UNE RAISON DE PLUS POUR DONNER SON SANG
Les deux incendies ont inquiété le Centre départemental de transfusion sanguine. Nous avons déjà eu l'occasion de signaler que c'était en août que les stocks étaient les moins importants.
En fait, actuellement, on est très juste dans tous les groupes. Si une sérieuse catastrophe survenait, il faudrait se procurer du sang dans les centres de longues conservations. Il est bien évident qu'il reviendrait alors beaucoup plus cher. Les deux incendies de ces derniers jours arrivent tout juste pour rappeler les Messins à leur devoir. Le centre, pour tenter de reconstituer son stock et parer à toute éventualité, a demandé au commandant de la base aérienne de Metz-Frescaty de l’accueillir ce matin pour une collecte impromptue. Les aviateurs ont répondu « oui » immédiatement.
Par ailleurs, une collecte est organisée toute la journée sans interruption, de 8 à 19 h 30, dans le camion laboratoire qui sera arrêté devant l’hôtel des Postes, rue Gambetta à Metz. Espérons que nombreux seront 1es Messins à répondre à l'appel du Centre de transfusion

LE PRÉFÉT VISITE LES BLESSÉS
L'incendie de Woippy n'a fort heureusement, provoqué que de petits incidents corporels : une chute pour une dame de Woippy, des ecchymoses et des défaillances dues à la fatigue chez cinq pompiers. Toutes ces personnes n'en ont pas moins été admises à Bon-Secours. Le Préfet, accompagné du colonel Sibué, s'est rendu hier soir à l'hôpital afin de les saluer et de leur présenter ses vœux de rapide rétablissement.

RÉCIDIVISME
Dans la nuit de lundi à mardi, un très beau camion pompe appartenant au corps des sapeurs-pompiers de Metz avait été incendié par un retour de flamme.
Depuis, la carcasse se trouvait arrêtée à proximité du lieu de l'incendie, mais à l'extérieur du dépôt. Dans la nuit de mercredi à jeudi, le véhicule a, de nouveau, flambé. Il est certain qu’un mauvais plaisant a mis volontairement le feu. Ce n’est pas la meilleure de ses idées, car s’il avait été intercepté, il n’aurait pas manqué d’être interrogé sur bien d’autres choses.

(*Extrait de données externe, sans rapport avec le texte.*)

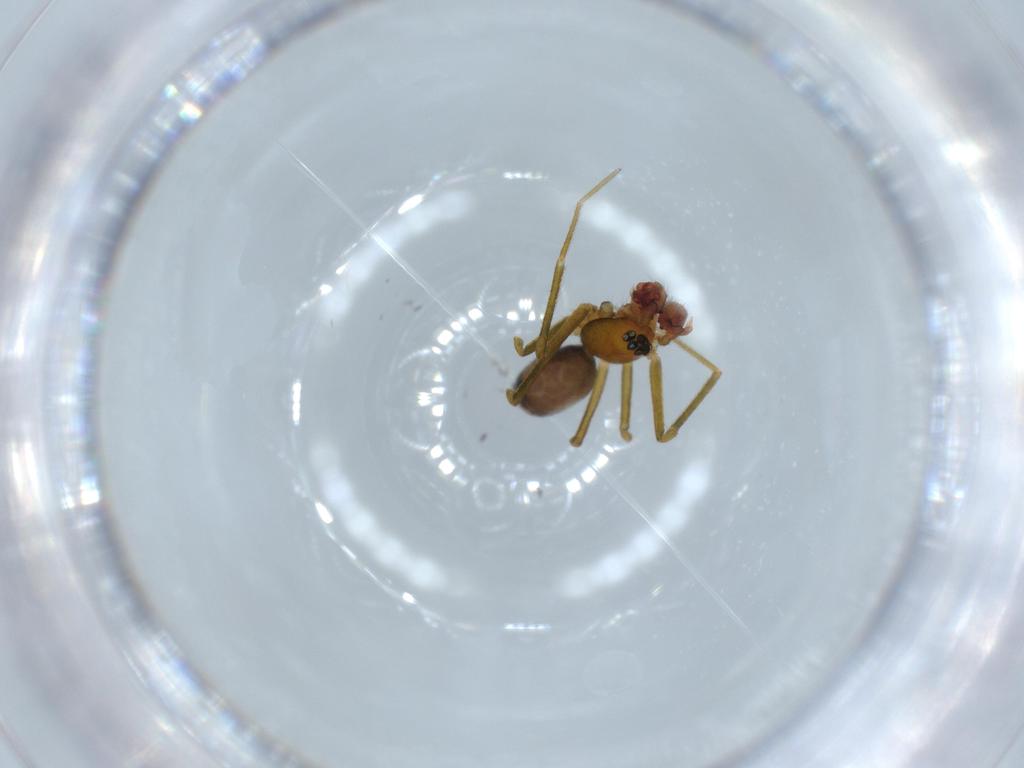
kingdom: Animalia
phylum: Arthropoda
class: Arachnida
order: Araneae
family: Linyphiidae
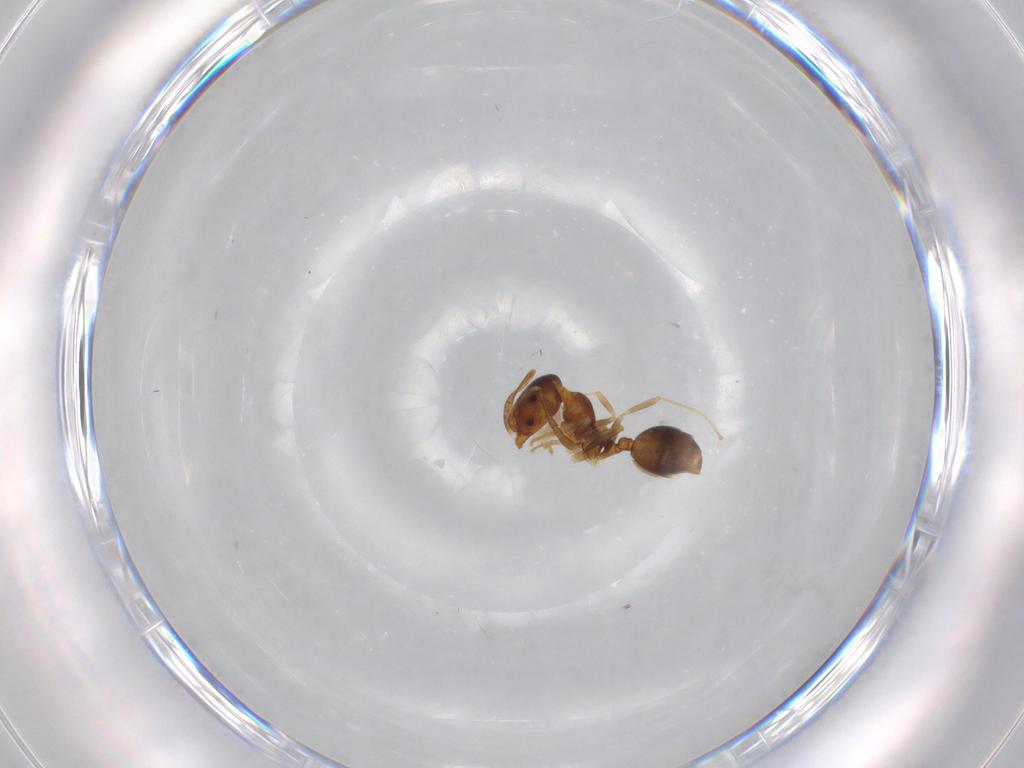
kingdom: Animalia
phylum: Arthropoda
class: Insecta
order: Hymenoptera
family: Formicidae
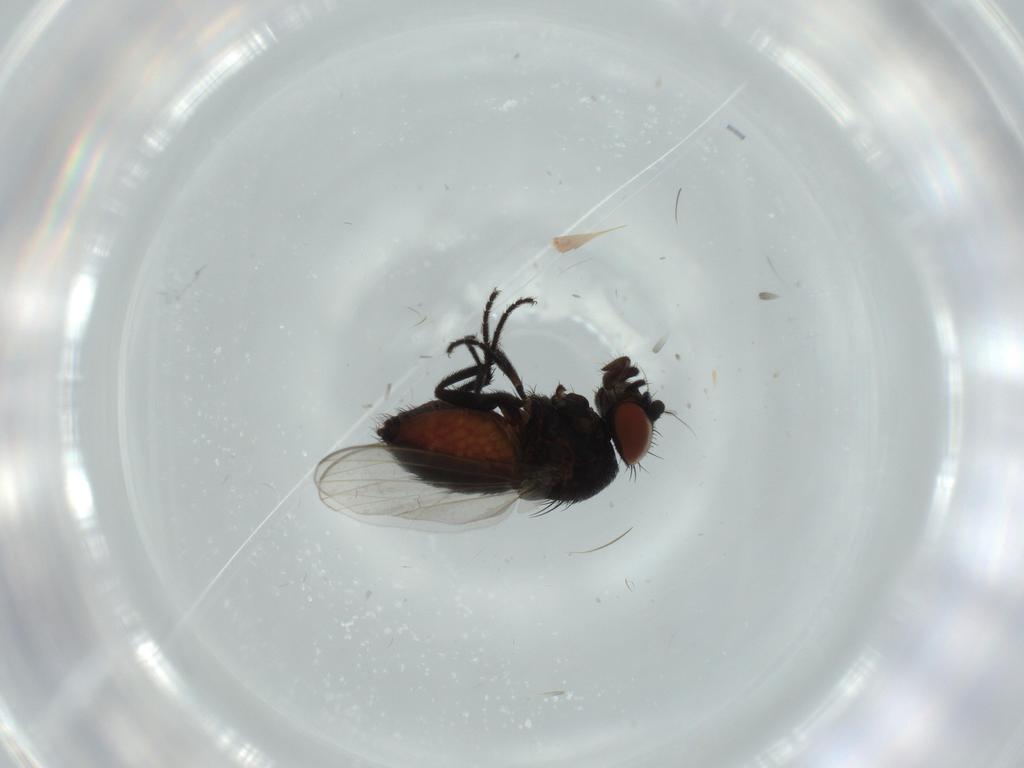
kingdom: Animalia
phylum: Arthropoda
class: Insecta
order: Diptera
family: Milichiidae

Une à une, les cuves se sont effondrées au fil des heures. Il est 10 heures dans quelques instants, la cuve que l’on voit en flamme sur notre photo, va éclater.


15 h 30 : le cauchemar est terminé. Les pompiers pénètrent dans la cour de l’entrepôt. Le sinistre est définitivement circonscrit. Grâce à un déversement massif de mousse carbonique, ils ont « sauvé » la cuve centrale qui comptait alors plus de 3.000 mètres cubes de fuel.

Trois camions-citernes, garés dans le dépôt, ont été détruits en quelques minutes par le feu.

PHOTOS : Paul de BUSSON et Jean ZINS

 

L’incendie éclate vers 1 h 45. Plusieurs explosions et, tout de suite après, trois cuves s’embrasent. Des flammes de 150 mètres de haut, une épaisse fumée visible à 30 km à la ronde.


9 heures : l’ensemble du dépôt d’hydrocarbures est la proie des flammes. Les pompiers parviennent à contenir le sinistre dans les limites du périmètre du dépôt.